Just as the First World War was breaking out, the American poet Robert Frost mused that home was:

“Something you somehow haven’t to deserve”.

Whatever would Frost have made of the UK housing market today? In just two decades, the ratio between the average cost of a home and average earnings approximately doubled, and the social and economic consequences are far-reaching. Housebuilding in the UK has been on a long-term downward trend for almost half a century now, despite a rising population. The decline has been reversed very recently, with more than 500,000 new homes in the past three years, but the challenge now is: how do we sustain that?

Undoubtedly, one of the damaging developments in recent times has been the stark decline of smaller housebuilders. About 60% of new homes are being built by just 10 companies. The situation is primarily and principally a consequence of the planning system itself so, as we seek greater diversity, I strongly welcome the home building fund, specifically designed to support small, independent builders. The Help to Buy equity loan scheme is also an excellent innovation. Builders are private, commercial companies, but they operate within a highly constrained and regulated market. They are often hampered by a proliferation of pre-development start conditions. It would be helpful for the Minister to set out what the Government are doing to help developers cut through this red tape.

Further, more can and should be done to release further public sector land for development. The Letwin review into build-out rates is welcome, but we all know one major source of delay to housebuilding is a lack of infrastructure. To pump prime the sustainable settlements we all want to see and to make them viable, we need substantial public investment in major, off-site infrastructure, not least public transport networks. Perhaps the Minister might like to explain what the Government are doing to ensure that essential infrastructure is built up in the right place, at the right time.

There are other market failures, too. In light of unfair leasehold practices, might the Minister give us an update on what progress the Government have made on tackling abuses of leasehold?

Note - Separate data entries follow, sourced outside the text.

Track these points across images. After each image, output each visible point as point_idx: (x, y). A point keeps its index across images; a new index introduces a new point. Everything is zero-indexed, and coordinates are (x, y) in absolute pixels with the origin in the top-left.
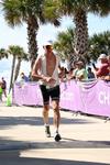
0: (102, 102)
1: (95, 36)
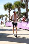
1: (22, 13)
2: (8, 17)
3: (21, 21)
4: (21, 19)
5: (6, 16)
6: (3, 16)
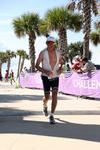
1: (72, 44)
2: (27, 57)
6: (13, 55)
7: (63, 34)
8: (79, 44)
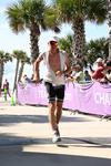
0: (97, 102)
1: (92, 42)
2: (28, 61)
3: (88, 78)
4: (89, 70)
5: (20, 55)
7: (79, 27)
8: (102, 41)
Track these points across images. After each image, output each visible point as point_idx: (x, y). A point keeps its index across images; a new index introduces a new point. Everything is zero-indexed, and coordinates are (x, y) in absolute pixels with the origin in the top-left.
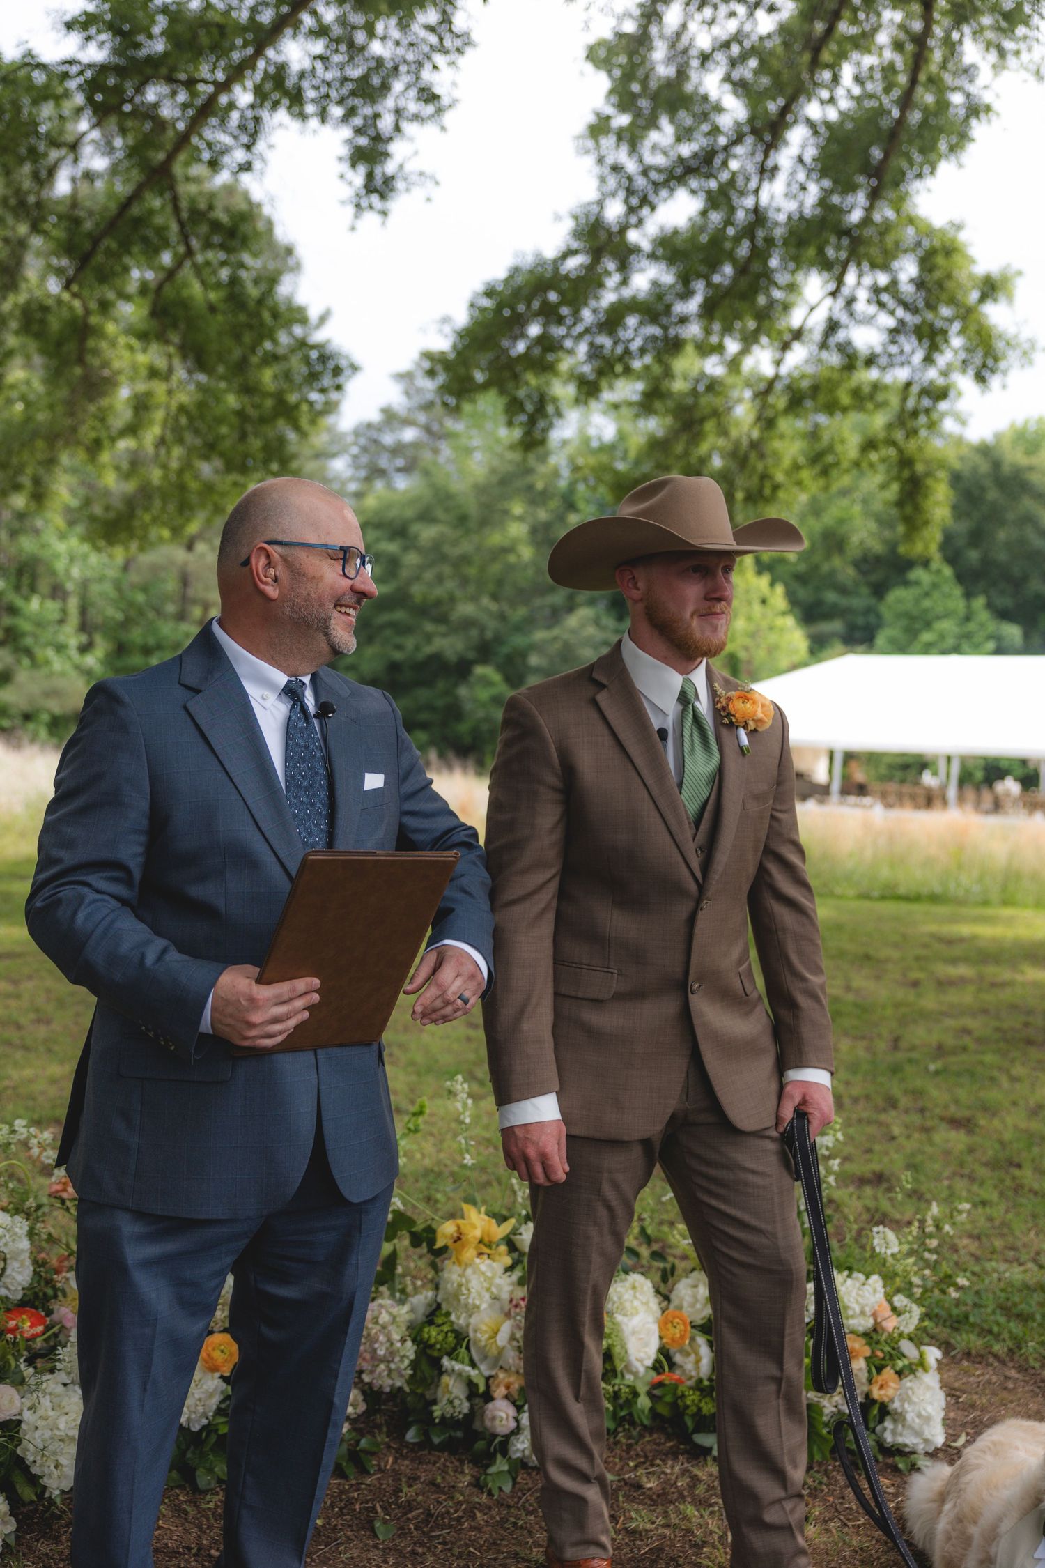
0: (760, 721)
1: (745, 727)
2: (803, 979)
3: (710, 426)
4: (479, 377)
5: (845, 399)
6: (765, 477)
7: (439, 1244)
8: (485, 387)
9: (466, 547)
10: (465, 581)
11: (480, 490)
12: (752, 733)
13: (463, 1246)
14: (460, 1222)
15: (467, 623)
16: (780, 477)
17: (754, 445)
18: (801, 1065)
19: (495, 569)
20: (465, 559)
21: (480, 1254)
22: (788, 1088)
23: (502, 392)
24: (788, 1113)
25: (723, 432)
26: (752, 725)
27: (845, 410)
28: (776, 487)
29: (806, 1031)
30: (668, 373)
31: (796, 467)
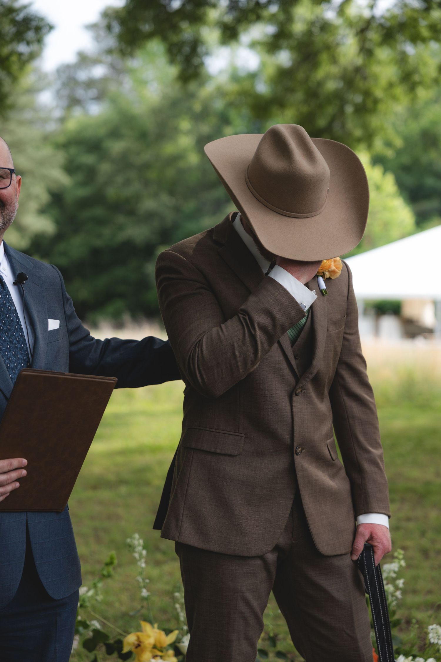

There is some recent evidence of a decline in customer satisfaction with new-build homes. What are the Minister and his team doing to help bring everyone up to an acceptable standard of design?

The housing market will work effectively only if national and local government, the public and private sector, and large and small housebuilders work together in a positive, public-spirited partnership. I strongly welcome the constructive approach the Government are taking to the broken housing market, and I hope colleagues from around the House will seek to work with the major players in the housebuilding industry in that spirit of partnership to deliver the homes that our people need, and, in the spirit of the late, great Robert Frost, to deliver the homes our people deserve.